Rate and extent of wetting of bulk-metallic glass on alumina. Wetting angles, measured using a sessile-drop experiment, at temperatures of 1153 and 1273 K. The wetting angles, when plotted with respect to time, show that the contact angle converges on 8° at 1153 K and 6° at 1273 K within 10 s. This is a strong indication that the wetting kinetics are independent of any potential reaction occurring at the interface between the metal melt and the ceramic solid

Microstructure

Figure 3a shows the phase constitution of the compliant-phase alumina/BMG materials with a lamellar structure infiltrated at 1153 and 1273 K. In both curves, the peaks of crystalline phases were superimposed on the broad diffuse scattering, indicating the presence of large fractions of the amorphous phase in the metallic mortar after the melt-infiltration followed by water quenching. Both materials had dominant peaks of alumina and Zr₂Cu, which is one of the intermetallic compounds appearing in the Zr₄₆Cu_30.14Ag_8.36Al₈Be_7.5 BMG-forming alloy as heterogeneous nucleation occurs during solidification^47,48. The peak intensity of the Zr₂Cu phase increased as the infiltration temperature increased. Peaks of ZrO₂, which is one of the reaction products between alumina and the Zr-based BMG-forming alloy melt³⁹, were observed in the sample infiltrated at 1273 K.

Fig. 3

X-ray diffraction (XRD) of compliant-phase ceramics. a, b XRD patterns of the alumina/BMG compliant-phase ceramics, with a lamellar structure (a) and brick-and-mortar structure (b), infiltrated at 1153 and 1273 K. In both curves, the dominant peaks of alumina and Zr₂Cu were superimposed on the broad diffuse scattering, indicating the presence of an amorphous phase in the metallic mortar after the melt infiltration followed by water quenching. The results indicate that the phase constitution of the alumina/BMG-forming materials is dependent on the infiltration temperature, but independent of the alumina volume fraction

The corresponding alumina/BMG materials with a brick-and-mortar structure (Fig. 3b) had a similar phase constitution as the lamellar samples, but showed a reduced peak intensity of the metallic phases due to the decreased volume fraction of the metallic mortar. These results suggest that the phase constitution of these alumina/glass-forming alloy hybrid materials is independent of the alumina volume fraction, but dependent on the infiltration temperature.
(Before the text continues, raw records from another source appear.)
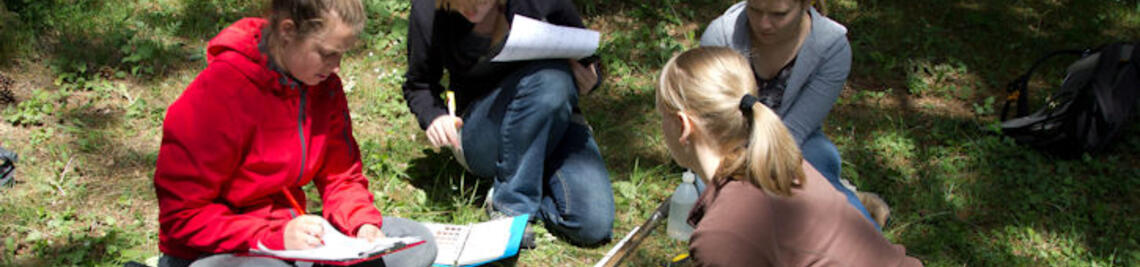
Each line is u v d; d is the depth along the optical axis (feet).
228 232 7.65
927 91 16.75
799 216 6.00
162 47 15.29
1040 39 19.26
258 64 7.38
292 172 8.14
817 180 6.38
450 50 10.68
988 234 12.16
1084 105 13.87
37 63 14.46
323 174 8.84
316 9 6.97
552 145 11.11
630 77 16.24
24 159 11.91
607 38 17.76
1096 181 13.55
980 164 13.89
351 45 7.29
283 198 8.57
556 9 10.63
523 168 10.81
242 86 7.38
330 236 7.70
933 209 12.67
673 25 18.63
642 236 10.57
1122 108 13.94
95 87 13.84
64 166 11.85
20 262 9.98
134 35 15.74
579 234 10.98
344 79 15.12
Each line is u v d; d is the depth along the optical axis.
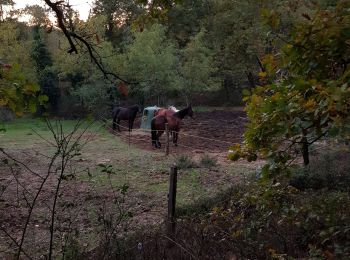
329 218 4.40
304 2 4.89
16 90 3.21
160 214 9.41
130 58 33.06
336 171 9.74
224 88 45.50
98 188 11.91
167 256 4.88
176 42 42.72
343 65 3.03
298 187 9.32
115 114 26.94
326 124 2.77
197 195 10.98
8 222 8.36
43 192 11.17
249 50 25.75
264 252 4.68
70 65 31.20
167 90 36.50
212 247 4.73
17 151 18.73
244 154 3.42
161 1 5.22
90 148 20.00
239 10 26.67
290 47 3.11
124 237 5.43
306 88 2.68
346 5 2.89
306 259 4.04
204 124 29.83
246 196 4.53
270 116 2.91
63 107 36.34
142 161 16.67
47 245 6.74
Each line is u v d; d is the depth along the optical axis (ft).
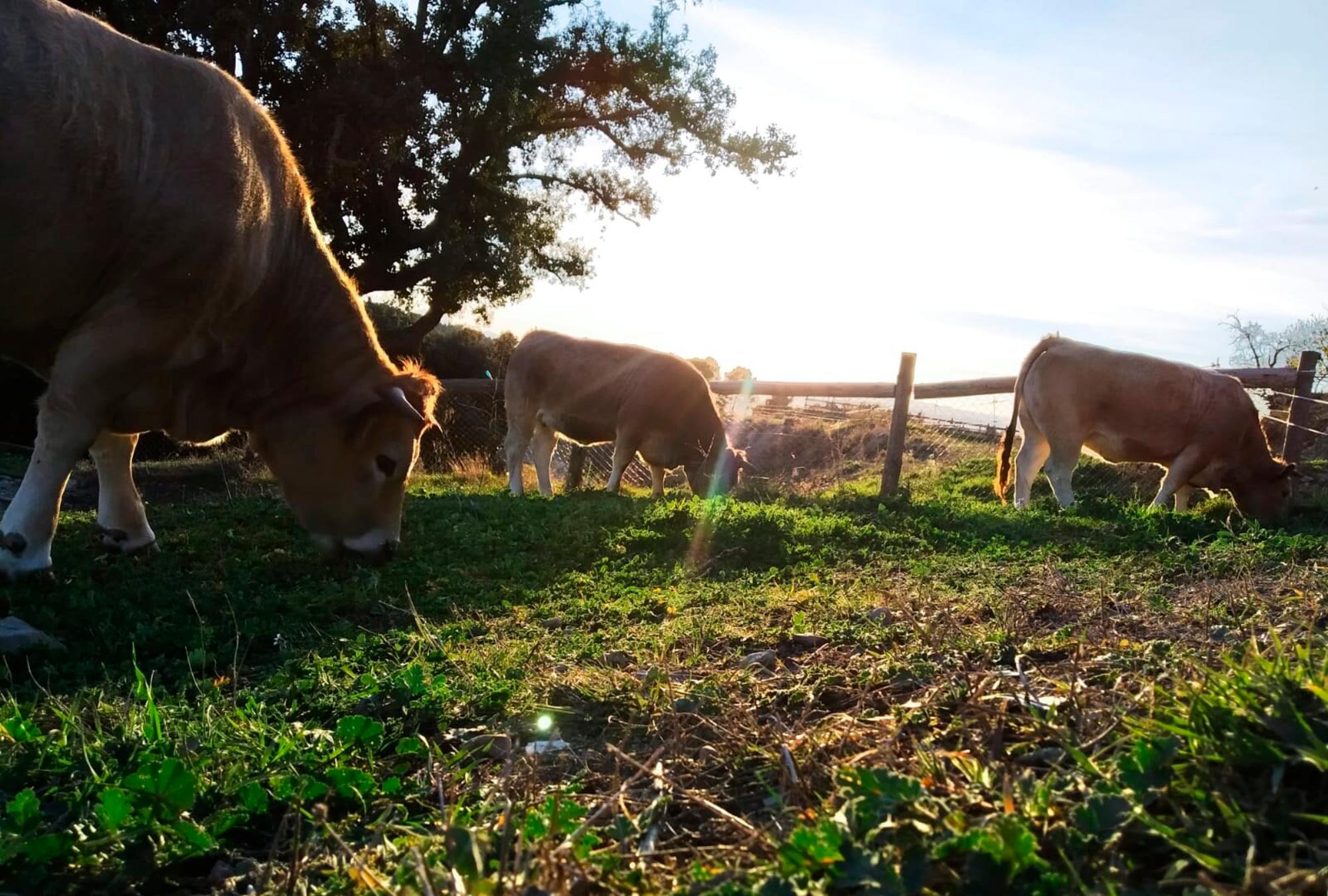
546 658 13.67
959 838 5.24
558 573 21.09
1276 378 37.47
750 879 5.51
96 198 15.07
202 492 41.93
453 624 16.63
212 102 16.46
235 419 18.22
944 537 24.43
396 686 11.55
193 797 7.91
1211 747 6.06
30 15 14.33
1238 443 32.42
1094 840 5.42
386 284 64.95
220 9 53.42
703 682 11.09
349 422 18.30
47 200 14.62
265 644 15.61
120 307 15.94
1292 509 33.68
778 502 31.40
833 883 5.26
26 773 8.77
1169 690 7.39
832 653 12.43
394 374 18.98
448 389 51.06
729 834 6.85
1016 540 24.36
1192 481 33.58
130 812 7.59
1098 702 7.85
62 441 16.29
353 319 18.83
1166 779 5.89
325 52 60.29
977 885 5.06
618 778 8.02
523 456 43.91
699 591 18.58
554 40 63.05
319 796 8.41
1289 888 4.65
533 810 7.27
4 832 7.40
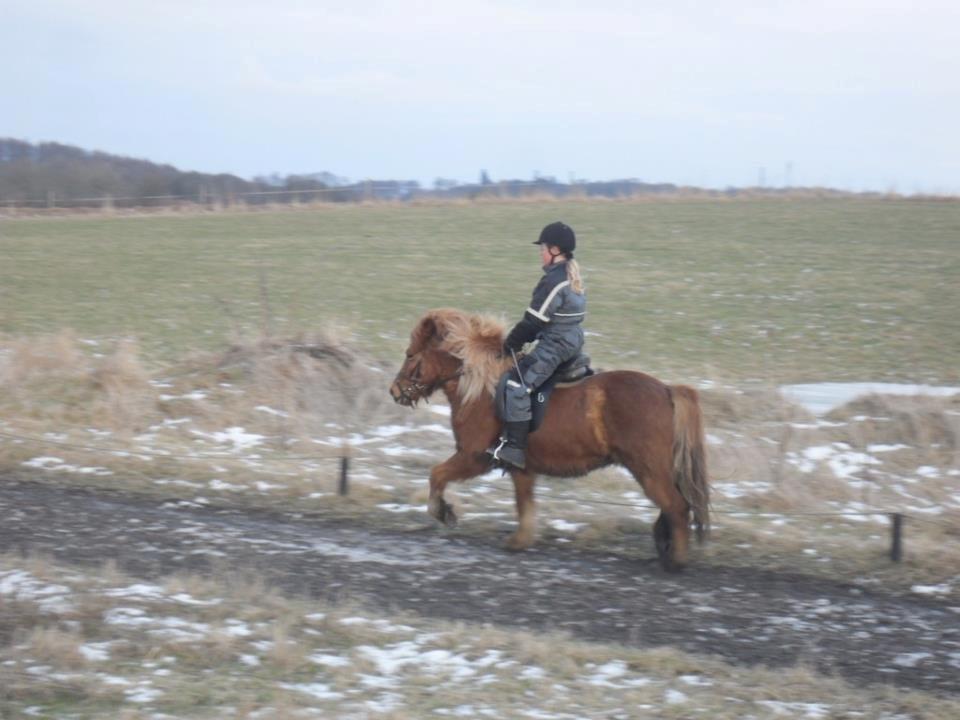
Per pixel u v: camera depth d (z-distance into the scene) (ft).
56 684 19.38
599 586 27.91
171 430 43.50
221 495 35.83
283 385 46.57
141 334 60.59
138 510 34.30
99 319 64.75
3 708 18.49
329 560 29.63
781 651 23.66
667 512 28.58
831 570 29.27
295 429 43.37
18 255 91.76
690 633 24.66
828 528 33.12
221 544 30.83
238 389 46.78
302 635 22.77
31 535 31.14
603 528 32.40
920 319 66.59
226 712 18.62
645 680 21.04
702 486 28.50
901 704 20.18
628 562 30.09
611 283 77.87
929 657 23.48
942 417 42.29
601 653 22.21
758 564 29.71
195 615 23.62
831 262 86.28
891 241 96.84
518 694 19.97
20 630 21.83
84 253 93.45
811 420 43.83
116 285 76.79
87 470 37.96
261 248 96.58
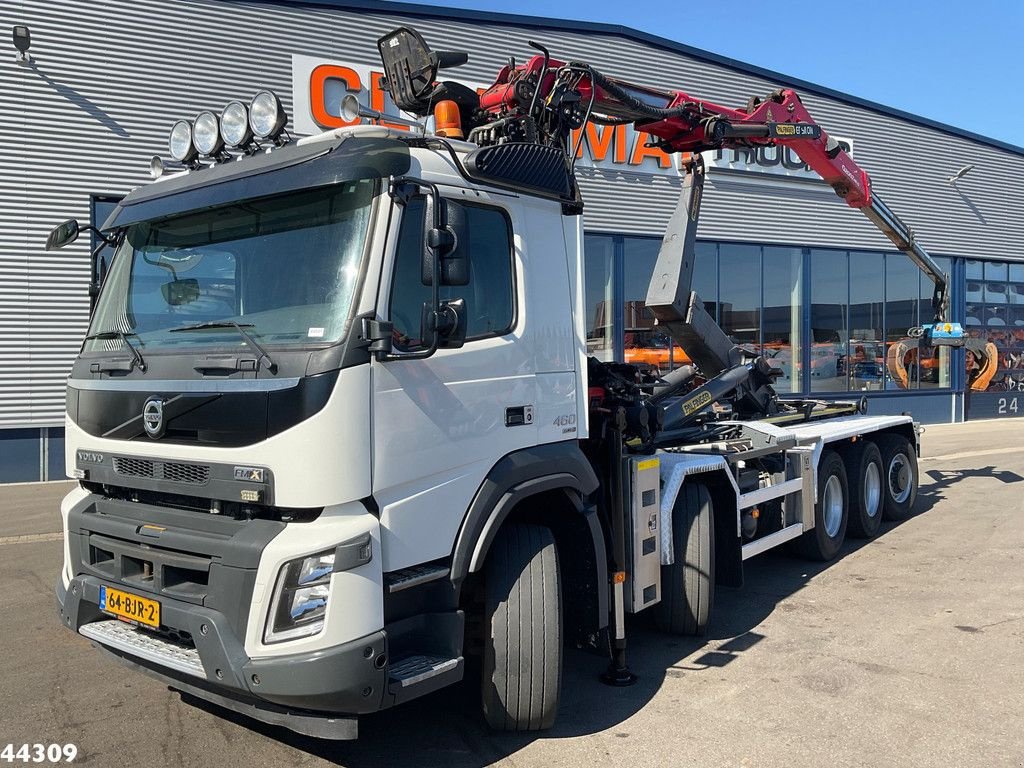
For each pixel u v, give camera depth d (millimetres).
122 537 3824
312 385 3281
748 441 6766
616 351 17250
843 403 10109
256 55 14133
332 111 14500
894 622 5973
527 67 5410
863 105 20406
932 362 21750
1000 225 23000
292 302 3594
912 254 10586
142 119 13555
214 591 3379
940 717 4375
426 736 4270
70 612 4055
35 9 12938
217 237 3955
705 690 4820
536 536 4211
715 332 7711
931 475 12953
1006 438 18000
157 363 3826
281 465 3293
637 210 17359
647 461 5086
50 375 13273
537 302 4344
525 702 4102
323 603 3258
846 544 8633
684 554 5613
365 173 3502
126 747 4121
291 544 3236
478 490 3885
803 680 4930
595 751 4070
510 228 4246
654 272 7461
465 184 3961
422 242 3490
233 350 3568
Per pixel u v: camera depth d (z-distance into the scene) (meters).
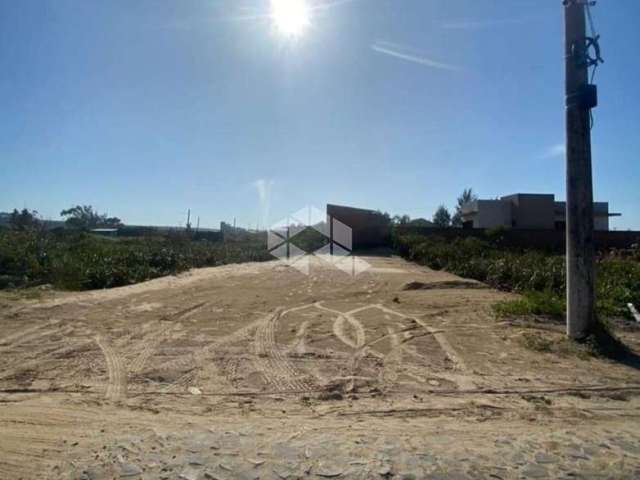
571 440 3.48
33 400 4.49
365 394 4.68
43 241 16.95
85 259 14.68
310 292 11.62
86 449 3.35
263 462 3.00
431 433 3.66
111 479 2.80
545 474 2.87
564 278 11.20
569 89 6.88
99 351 6.17
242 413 4.16
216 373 5.30
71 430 3.76
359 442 3.38
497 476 2.84
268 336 7.05
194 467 2.93
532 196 39.78
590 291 6.65
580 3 6.86
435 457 3.10
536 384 5.00
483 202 40.34
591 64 6.83
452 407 4.34
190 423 3.90
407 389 4.83
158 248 19.88
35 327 7.53
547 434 3.65
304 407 4.32
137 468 2.93
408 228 28.98
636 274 10.50
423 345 6.54
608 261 13.33
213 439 3.41
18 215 31.38
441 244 22.17
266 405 4.37
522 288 11.63
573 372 5.42
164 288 12.28
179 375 5.23
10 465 3.12
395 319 8.30
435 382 5.05
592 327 6.63
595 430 3.78
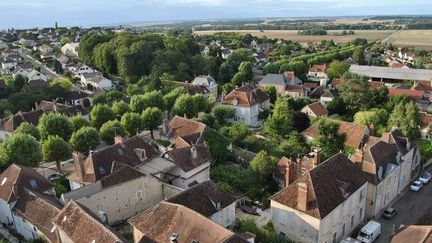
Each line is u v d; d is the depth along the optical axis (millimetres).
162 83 146375
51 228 47344
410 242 39438
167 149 72562
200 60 182375
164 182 62844
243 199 61688
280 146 83250
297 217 50031
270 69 185000
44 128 84438
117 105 106688
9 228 55938
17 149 69125
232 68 181375
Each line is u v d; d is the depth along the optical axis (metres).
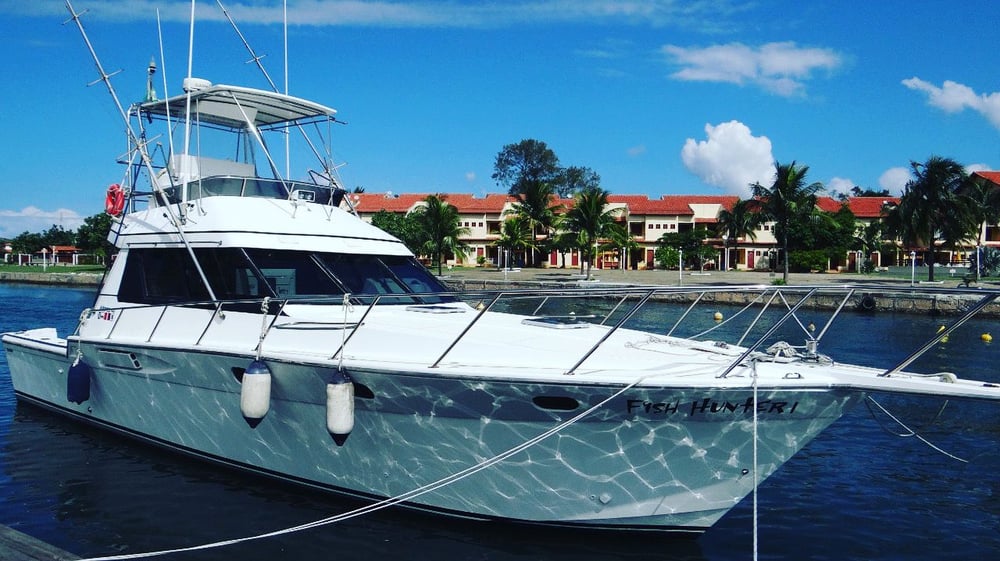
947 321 24.83
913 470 8.96
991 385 5.29
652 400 5.66
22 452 9.02
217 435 7.96
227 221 8.18
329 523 6.85
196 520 7.00
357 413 6.66
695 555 6.36
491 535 6.60
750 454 5.93
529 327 7.49
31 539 6.20
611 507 6.26
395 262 8.93
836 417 5.82
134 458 8.77
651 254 58.53
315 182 10.17
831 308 28.11
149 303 8.64
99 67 8.97
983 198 36.41
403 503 6.88
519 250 55.34
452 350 6.52
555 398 5.86
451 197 63.84
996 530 7.16
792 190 38.78
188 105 8.85
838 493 8.15
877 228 49.75
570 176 81.50
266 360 6.78
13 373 11.45
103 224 69.19
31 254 85.00
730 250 57.25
Figure 4a, c shows the microstructure of the alumina-based hybrids with a lamellar structure. A lamellae thickness of 7.7 ± 4.1 μm, metal thickness of 13.3 ± 4.7 μm, and alumina content of 37 vol.% were measured using image analysis. Figure 4b, d shows the corresponding microstructure of the hybrids with brick-and-mortar structures, formed after pressing the alumina with paraffin wax and subsequently infiltrating with the Zr₄₆Cu_30.14Ag_8.36Al₈Be_7.5 BMG as the compliant (mortar) phase. The structures exhibit a brick thickness of 22.6 ± 11.2 μm, a metallic mortar thickness of 4.4 ± 3.4 μm, and an alumina content of 80 vol.%. All the materials prepared by pressureless infiltration have a well-formed lamellar and brick-and-mortar microstructure, apparently with complete infiltration, without pores, of the metallic mortar at both infiltration temperatures. Akin to natural nacre, both the lamellar and brick-and-mortar microstructures display pre-existing bridges that act as local connections between the alumina lamellae or between the bricks. The BMG–ceramic interfaces in the materials infiltrated at 1153 and 1273 K are imaged in Fig. 4e–h. The materials infiltrated at 1153 K (Fig. 4e, g) show sharp interfaces between the alumina (black) and the amorphous phase (gray), whereas the materials infiltrated at 1273 K (Fig. 4f, h) display evidence of erosion of the alumina surface with voids at the interface. The material with a lamellar structure infiltrated at 1273 K (Fig. 4f) contains a faceted crystalline phase (dark gray) grown from the interface into the amorphous phase. This crystalline phase was identified as the intermetallic compound Zr₂Cu by energy-dispersive X-ray spectroscopy (EDS) analysis, as shown in the X-ray diffraction (XRD) analysis in Fig. 3. The material with brick-and-mortar structure infiltrated at 1273 K showed an irregular grain morphology in the metallic mortar, indicating the formation of a multiphase microstructure with Zr₂Cu and unknown phases, as shown in the XRD analysis. These results imply that the interfacial structure of our materials significantly changes as the infiltration temperature increases.

Fig. 4

SEM micrographs of the alumina/BMG-alloy materials. a–d Lamellar (a, c) and brick-and-mortar structures (b, d). e–h The metal–ceramic interfaces in these ceramics infiltrated at 1153 K and 1273 K are shown in e and f for a lamellar structure and g and h for brick-and-mortar structures, respectively. The materials infiltrated at 1153 K (e, g) show a sharp interface between the alumina (black) and amorphous phase (gray), but the materials infiltrated at 1273 K (f, h) show erosion of the alumina surface and voids at the interface. Scale bars: 300 μm (a, b), 100 μm (c, d), 5 μm (e, f, g, h)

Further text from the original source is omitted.